Chinesisches Horoskop

Die chinesische Astrologie ist eine der ältesten der Welt, schon vor 5000 Jahren errechnete man in China Horoskope und das zugrunde liegende komplexe System besteht bis heute, auch die Orientierung am Mondkalender. Aber nicht nur deshalb muten Chinesische Horoskope erst einmal etwas exotisch und kompliziert an. Im Gegensatz zu westlichen Horoskopen spielen Aussagen über die Zukunft hier keine Rolle, der Fokus liegt viel mehr auf dem Erkennen der Wesenszüge, Talente und Interessen einer Person, des Umgangs mit dem Leben und den Mitmenschen und sogar der körperlichen Stärken und Schwächen beziehungsweise Anfälligkeiten.

Ein chinesisches Horoskop wird aufgrund von fünf Teilmerkmalen erstellt, die unter anderem der traditionellen Lehre des Taoismus entstammen.

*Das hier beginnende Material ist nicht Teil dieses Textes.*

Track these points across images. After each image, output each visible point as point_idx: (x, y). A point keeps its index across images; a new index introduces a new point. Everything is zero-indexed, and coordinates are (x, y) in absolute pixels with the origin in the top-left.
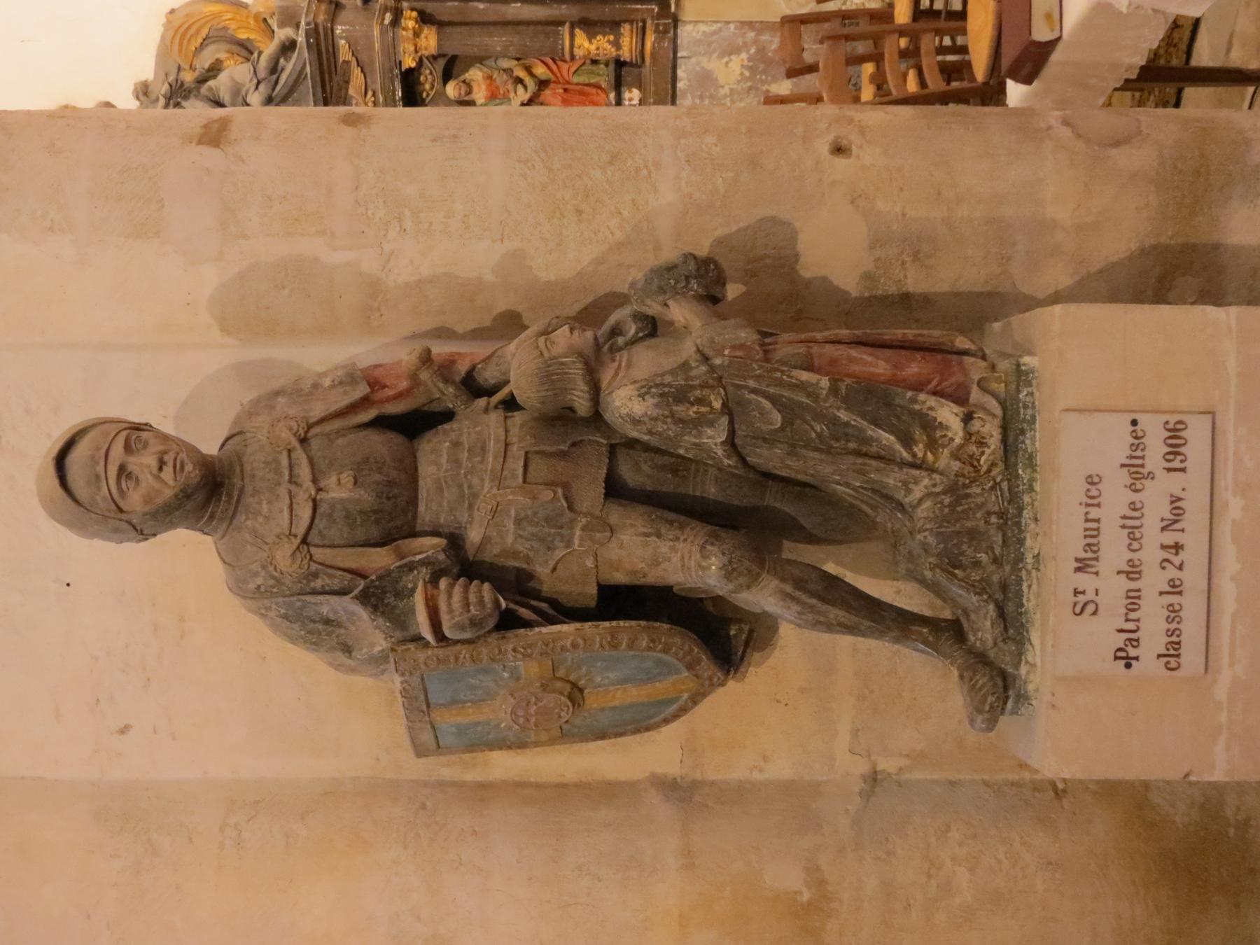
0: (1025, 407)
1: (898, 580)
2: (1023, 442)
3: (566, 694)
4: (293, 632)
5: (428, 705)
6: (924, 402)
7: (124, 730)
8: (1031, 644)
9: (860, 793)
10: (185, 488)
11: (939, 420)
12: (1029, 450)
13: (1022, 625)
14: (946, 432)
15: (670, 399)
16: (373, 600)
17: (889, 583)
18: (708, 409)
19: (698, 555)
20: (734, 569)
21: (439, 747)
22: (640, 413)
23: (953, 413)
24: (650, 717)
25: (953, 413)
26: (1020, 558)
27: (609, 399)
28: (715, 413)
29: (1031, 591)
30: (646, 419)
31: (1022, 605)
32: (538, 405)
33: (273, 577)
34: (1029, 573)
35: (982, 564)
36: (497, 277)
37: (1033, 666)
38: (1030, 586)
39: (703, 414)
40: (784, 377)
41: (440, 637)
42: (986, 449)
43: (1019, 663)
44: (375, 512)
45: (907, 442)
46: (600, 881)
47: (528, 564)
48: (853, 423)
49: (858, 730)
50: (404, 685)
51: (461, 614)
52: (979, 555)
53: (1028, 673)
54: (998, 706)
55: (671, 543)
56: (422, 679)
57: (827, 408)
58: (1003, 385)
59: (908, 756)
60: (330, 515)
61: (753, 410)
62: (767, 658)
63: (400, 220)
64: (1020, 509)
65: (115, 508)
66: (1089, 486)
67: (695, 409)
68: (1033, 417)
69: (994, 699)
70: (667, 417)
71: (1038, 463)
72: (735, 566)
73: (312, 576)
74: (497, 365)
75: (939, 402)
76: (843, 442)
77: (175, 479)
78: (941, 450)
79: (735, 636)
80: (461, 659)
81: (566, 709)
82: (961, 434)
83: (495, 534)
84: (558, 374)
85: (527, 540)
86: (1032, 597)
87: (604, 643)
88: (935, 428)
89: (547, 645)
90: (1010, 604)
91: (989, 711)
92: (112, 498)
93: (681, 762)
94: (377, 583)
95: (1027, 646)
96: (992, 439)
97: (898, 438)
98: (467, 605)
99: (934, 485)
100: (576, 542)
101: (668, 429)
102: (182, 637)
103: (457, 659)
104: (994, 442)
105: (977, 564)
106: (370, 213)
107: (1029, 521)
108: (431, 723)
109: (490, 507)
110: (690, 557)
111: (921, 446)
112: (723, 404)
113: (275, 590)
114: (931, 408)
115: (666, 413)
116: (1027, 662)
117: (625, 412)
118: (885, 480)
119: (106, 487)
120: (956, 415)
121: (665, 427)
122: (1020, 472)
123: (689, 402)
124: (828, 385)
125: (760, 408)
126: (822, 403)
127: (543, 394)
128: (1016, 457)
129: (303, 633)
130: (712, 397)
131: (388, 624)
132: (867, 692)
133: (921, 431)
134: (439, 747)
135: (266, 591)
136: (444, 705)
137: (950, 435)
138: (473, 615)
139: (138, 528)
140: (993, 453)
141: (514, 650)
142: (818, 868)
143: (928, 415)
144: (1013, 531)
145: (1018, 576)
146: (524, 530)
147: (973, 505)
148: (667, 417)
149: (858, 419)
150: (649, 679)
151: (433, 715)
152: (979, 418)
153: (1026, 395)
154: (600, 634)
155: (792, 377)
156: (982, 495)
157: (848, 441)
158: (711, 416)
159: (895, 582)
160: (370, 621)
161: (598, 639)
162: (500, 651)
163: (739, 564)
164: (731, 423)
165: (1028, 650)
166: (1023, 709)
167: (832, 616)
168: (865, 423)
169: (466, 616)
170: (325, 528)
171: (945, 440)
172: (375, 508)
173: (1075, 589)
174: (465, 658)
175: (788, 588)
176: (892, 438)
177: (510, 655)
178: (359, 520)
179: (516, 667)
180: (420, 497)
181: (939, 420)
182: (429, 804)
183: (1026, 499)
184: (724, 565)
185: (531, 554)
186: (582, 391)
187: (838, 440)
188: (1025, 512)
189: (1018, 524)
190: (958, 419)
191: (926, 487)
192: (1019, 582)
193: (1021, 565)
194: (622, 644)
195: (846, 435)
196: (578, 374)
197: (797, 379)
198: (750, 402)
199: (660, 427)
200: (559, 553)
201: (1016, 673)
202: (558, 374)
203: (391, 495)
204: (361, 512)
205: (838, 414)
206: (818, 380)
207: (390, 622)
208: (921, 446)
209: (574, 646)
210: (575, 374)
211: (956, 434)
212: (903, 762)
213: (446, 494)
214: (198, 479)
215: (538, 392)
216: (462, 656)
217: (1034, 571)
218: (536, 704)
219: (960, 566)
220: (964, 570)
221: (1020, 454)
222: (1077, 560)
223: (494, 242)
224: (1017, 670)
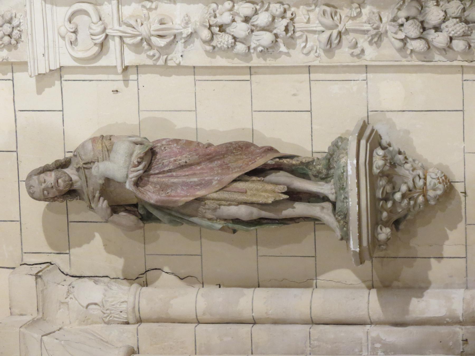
186: (354, 14)
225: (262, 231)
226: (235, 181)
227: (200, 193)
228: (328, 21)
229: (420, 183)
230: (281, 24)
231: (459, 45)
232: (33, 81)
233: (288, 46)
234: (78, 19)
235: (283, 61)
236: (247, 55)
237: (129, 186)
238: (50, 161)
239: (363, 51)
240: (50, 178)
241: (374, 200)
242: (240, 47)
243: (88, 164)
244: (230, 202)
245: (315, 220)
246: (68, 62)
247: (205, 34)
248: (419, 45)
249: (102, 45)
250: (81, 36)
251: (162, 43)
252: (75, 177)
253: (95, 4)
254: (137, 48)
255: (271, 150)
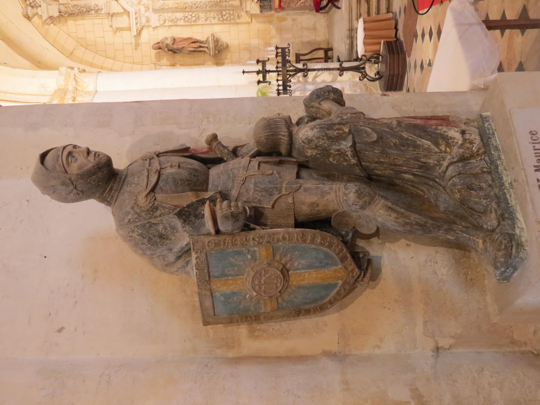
0: (489, 129)
1: (436, 246)
2: (491, 141)
3: (280, 269)
4: (145, 246)
5: (209, 277)
6: (441, 130)
7: (60, 330)
8: (518, 219)
9: (432, 356)
10: (98, 163)
11: (449, 136)
12: (495, 144)
13: (511, 212)
14: (454, 140)
15: (325, 129)
16: (184, 217)
17: (432, 248)
18: (343, 132)
19: (343, 189)
20: (362, 193)
21: (215, 315)
22: (311, 136)
23: (455, 131)
24: (323, 298)
25: (455, 131)
26: (502, 185)
27: (297, 137)
28: (346, 133)
29: (512, 197)
30: (314, 139)
31: (509, 204)
32: (265, 141)
33: (136, 213)
34: (508, 190)
35: (484, 189)
36: (247, 138)
37: (522, 228)
38: (510, 196)
39: (341, 134)
40: (376, 122)
41: (218, 232)
42: (474, 145)
43: (514, 228)
44: (188, 180)
45: (437, 145)
46: (299, 398)
47: (261, 204)
48: (410, 138)
49: (427, 322)
50: (197, 260)
51: (226, 210)
52: (481, 184)
53: (520, 232)
54: (509, 246)
55: (330, 186)
56: (207, 256)
57: (397, 132)
58: (476, 122)
59: (453, 337)
60: (167, 180)
61: (363, 133)
62: (378, 284)
63: (208, 118)
64: (497, 167)
65: (64, 170)
66: (532, 136)
67: (337, 132)
68: (493, 133)
69: (506, 242)
70: (323, 136)
71: (500, 149)
72: (362, 191)
73: (156, 209)
74: (247, 148)
75: (448, 128)
76: (406, 147)
77: (95, 160)
78: (453, 147)
79: (362, 257)
80: (226, 244)
81: (280, 280)
82: (461, 139)
83: (244, 191)
84: (274, 125)
85: (260, 192)
86: (513, 200)
87: (299, 238)
88: (449, 139)
89: (270, 237)
90: (502, 204)
91: (505, 249)
92: (64, 167)
93: (338, 343)
94: (186, 209)
95: (516, 220)
96: (476, 140)
97: (432, 143)
98: (230, 206)
99: (453, 158)
100: (284, 190)
101: (325, 143)
102: (95, 281)
103: (224, 243)
104: (478, 141)
105: (481, 189)
106: (196, 116)
107: (502, 170)
108: (211, 290)
109: (242, 179)
110: (339, 191)
111: (443, 146)
112: (349, 130)
113: (137, 220)
114: (445, 132)
115: (324, 134)
116: (518, 227)
117: (305, 137)
118: (429, 161)
119: (61, 159)
120: (457, 132)
121: (323, 142)
122: (493, 152)
123: (334, 130)
124: (396, 123)
125: (366, 132)
126: (394, 130)
127: (266, 134)
128: (489, 147)
129: (149, 246)
130: (344, 128)
131: (191, 229)
132: (429, 301)
133: (442, 140)
134: (215, 315)
135: (133, 221)
136: (217, 277)
137: (456, 141)
138: (233, 211)
139: (74, 184)
140: (478, 145)
141: (254, 239)
142: (417, 389)
143: (444, 134)
144: (496, 175)
145: (503, 192)
146: (259, 187)
147: (473, 166)
148: (323, 136)
149: (412, 136)
150: (322, 267)
151: (212, 284)
152: (468, 133)
153: (488, 125)
154: (296, 232)
155: (379, 122)
156: (477, 163)
157: (408, 147)
158: (344, 135)
159: (435, 247)
160: (182, 228)
161: (296, 235)
162: (246, 240)
163: (364, 190)
164: (353, 137)
165: (517, 222)
166: (521, 253)
167: (412, 218)
168: (415, 137)
169: (229, 211)
170: (163, 186)
171: (454, 144)
172: (188, 178)
173: (537, 179)
174: (228, 243)
175: (390, 204)
176: (429, 143)
177: (251, 243)
178: (180, 183)
179: (254, 252)
180: (210, 181)
181: (449, 136)
182: (209, 365)
183: (499, 162)
184: (357, 191)
185: (262, 199)
186: (285, 132)
187: (404, 146)
188: (499, 168)
189: (498, 172)
190: (459, 133)
191: (449, 159)
192: (505, 194)
193: (503, 188)
194: (308, 239)
195: (407, 144)
196: (283, 124)
197: (381, 122)
198: (361, 130)
199: (321, 142)
200: (275, 197)
201: (514, 233)
202: (274, 125)
203: (196, 175)
204: (181, 179)
205: (403, 134)
206: (391, 122)
207: (192, 227)
208: (443, 146)
209: (284, 238)
210: (281, 124)
211: (459, 139)
212: (452, 341)
213: (222, 177)
214: (106, 161)
215: (265, 133)
216: (227, 241)
217: (511, 189)
218: (264, 275)
219: (473, 189)
220: (476, 191)
221: (491, 146)
222: (535, 166)
223: (246, 124)
224: (514, 231)
225: (195, 54)
226: (190, 43)
227: (184, 46)
228: (205, 15)
229: (223, 44)
230: (197, 16)
231: (229, 19)
232: (152, 29)
233: (198, 20)
234: (161, 17)
235: (197, 23)
236: (191, 22)
237: (171, 45)
238: (156, 42)
239: (212, 21)
240: (156, 45)
241: (215, 46)
242: (190, 21)
243: (163, 42)
244: (189, 47)
245: (205, 51)
246: (158, 25)
247: (183, 18)
248: (221, 19)
249: (165, 21)
250: (161, 19)
251: (175, 20)
252: (161, 45)
253: (163, 14)
254: (171, 21)
255: (196, 39)
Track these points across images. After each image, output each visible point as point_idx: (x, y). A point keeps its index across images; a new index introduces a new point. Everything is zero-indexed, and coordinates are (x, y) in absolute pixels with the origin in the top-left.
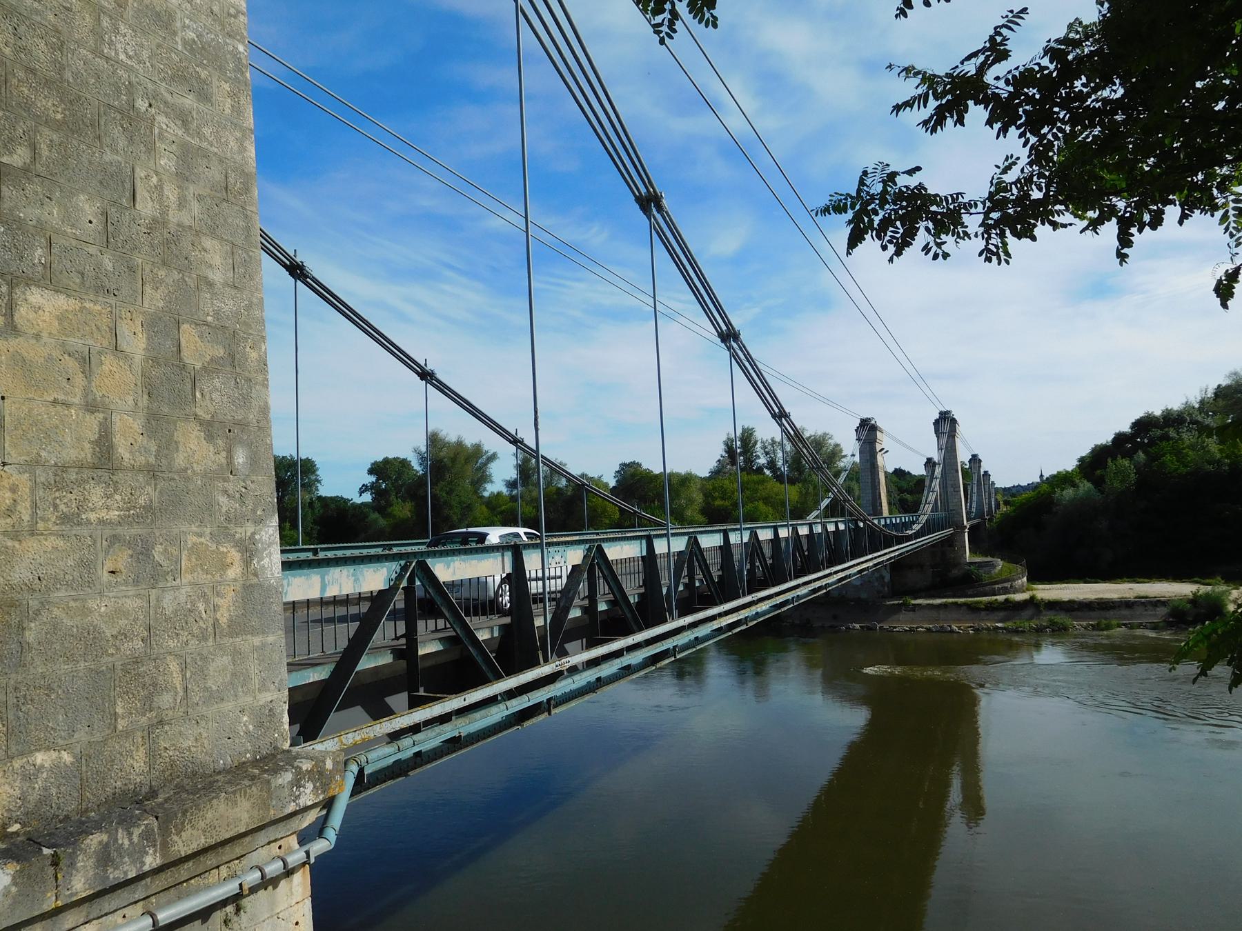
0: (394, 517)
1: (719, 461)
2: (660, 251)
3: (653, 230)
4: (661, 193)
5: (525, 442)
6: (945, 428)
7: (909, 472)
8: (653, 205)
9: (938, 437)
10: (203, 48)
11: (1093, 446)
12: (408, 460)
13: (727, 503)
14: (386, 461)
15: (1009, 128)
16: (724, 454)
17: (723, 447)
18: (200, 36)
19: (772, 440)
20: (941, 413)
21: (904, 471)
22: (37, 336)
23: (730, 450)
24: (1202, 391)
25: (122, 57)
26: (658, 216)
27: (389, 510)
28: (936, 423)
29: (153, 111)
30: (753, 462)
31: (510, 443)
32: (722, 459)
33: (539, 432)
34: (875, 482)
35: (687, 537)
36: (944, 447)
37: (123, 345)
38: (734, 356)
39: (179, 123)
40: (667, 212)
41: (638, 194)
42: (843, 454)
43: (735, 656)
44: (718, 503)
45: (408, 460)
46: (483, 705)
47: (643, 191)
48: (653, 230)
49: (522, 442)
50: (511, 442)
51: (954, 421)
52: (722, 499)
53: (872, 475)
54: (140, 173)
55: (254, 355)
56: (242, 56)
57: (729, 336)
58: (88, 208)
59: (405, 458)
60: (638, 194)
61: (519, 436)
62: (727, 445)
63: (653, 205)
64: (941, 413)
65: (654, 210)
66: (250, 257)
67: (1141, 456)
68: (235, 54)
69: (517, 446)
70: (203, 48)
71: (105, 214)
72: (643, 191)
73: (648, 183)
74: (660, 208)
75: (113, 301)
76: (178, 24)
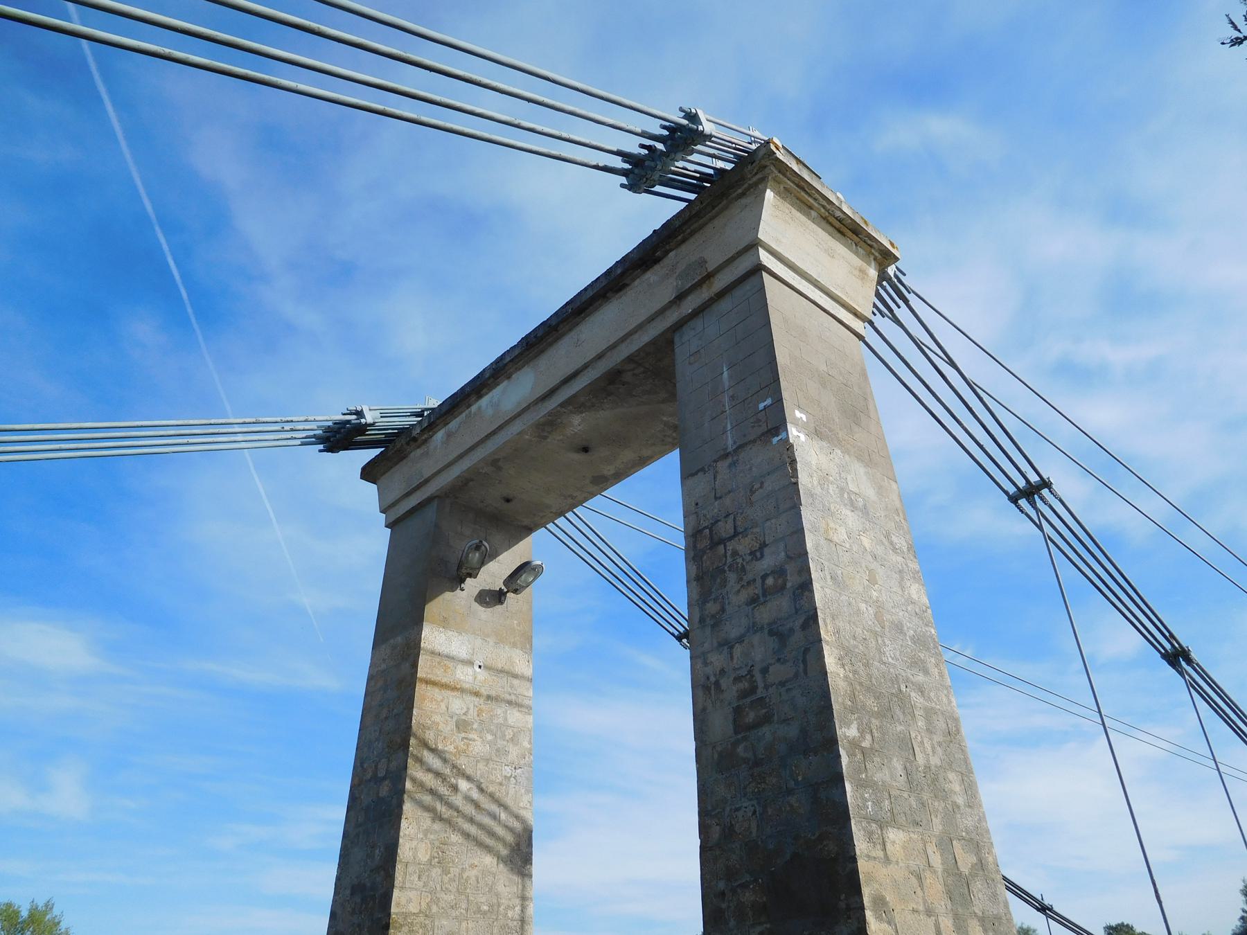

Neben den zwölf Tierkreiszeichen, spielen die Doppelstunden des Tages, Yin und Yang, die fünf Wandlungsphasen und die Jahreszeiten eine Rolle.

Jedes chinesische Jahr steht im Zeichen eines Tieres, das wiederum für bestimmte Eigenschaften, der in diesem Jahr geborenen Person steht. Die feste Reihenfolge lautet Ratte/Maus (angriffslustig), Büffel/Rind (sanft), Tiger (verwegen), Hase/Katze (gutmütig), Drache (geistreich), Schlange (schlau), Pferd (ungeduldig), Schaf/Ziege (artig), Affe (unbeständig), Hahn (stolz), Hund (treu) und Schwein (ehrlich).

Ebenfalls diesen zwölf Tieren zugeordnet sind die Doppelstunden des Tages, das Tierzeichen der Geburtsstunde eines Menschen entspricht ungefähr dem Aszendenten westlicher Horoskope.

Yin und Yang sind die beiden gegensätzlichen, im Wechselspiel stehenden Prinzipien, die in jeder Persönlichkeit wirken, ihnen wird Einfluss auf Gesundheit, Glück und Erfolg zugesprochen.

Die Wandlungsphasen, die in einem festen Turnus den Tierkreiszeichen zugeordnet werden bezeichnen verschiedene Phasen oder Aktionen eines Prozesses.

Das sind die aus dem Feng Shui bekannten Elemente Holz (Aufbruch/Entwicklung), Feuer (Dynamik/Ausgestaltung), Erde (Umwandlung/Fruchtbildung), Metall (Reife/Kontraktion) und Wasser (Betrachtung/Ruhe). Sie nähren, schwächen und kontrollieren sich gegenseitig.
Auf die Grundstimmung eines Menschen wirkt sich schließlich die Jahreszeit der Geburt eines Menschen aus. Frühlingskinder gelten zum Beispiel als aufgeschlossen, Herbsttypen als reifer.

Im Zusammenspiel dieser verschiedenen Aspekte lässt sich ein umfassendes Charakterbild erstellen.